In the material, rewrite the stretch from the line containing "november 2022" through the line containing "oktober 2012", changing "oktober" to "October" and keeping everything else unchanged.

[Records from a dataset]

□ □ □ □ □ □ □

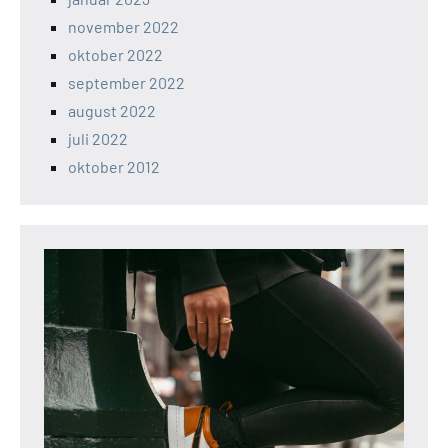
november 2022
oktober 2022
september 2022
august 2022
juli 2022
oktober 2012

□ □ □ □ □ □ □

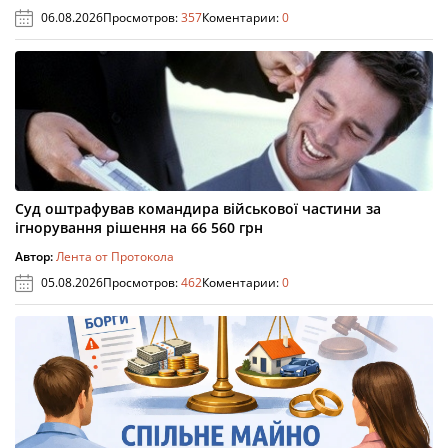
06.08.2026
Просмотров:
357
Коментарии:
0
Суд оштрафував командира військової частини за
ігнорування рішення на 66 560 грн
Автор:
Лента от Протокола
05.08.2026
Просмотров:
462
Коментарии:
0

□ □ □ □ □ □ □

TASK RESULT »
november 2022
October 2022
september 2022
august 2022
juli 2022
October 2012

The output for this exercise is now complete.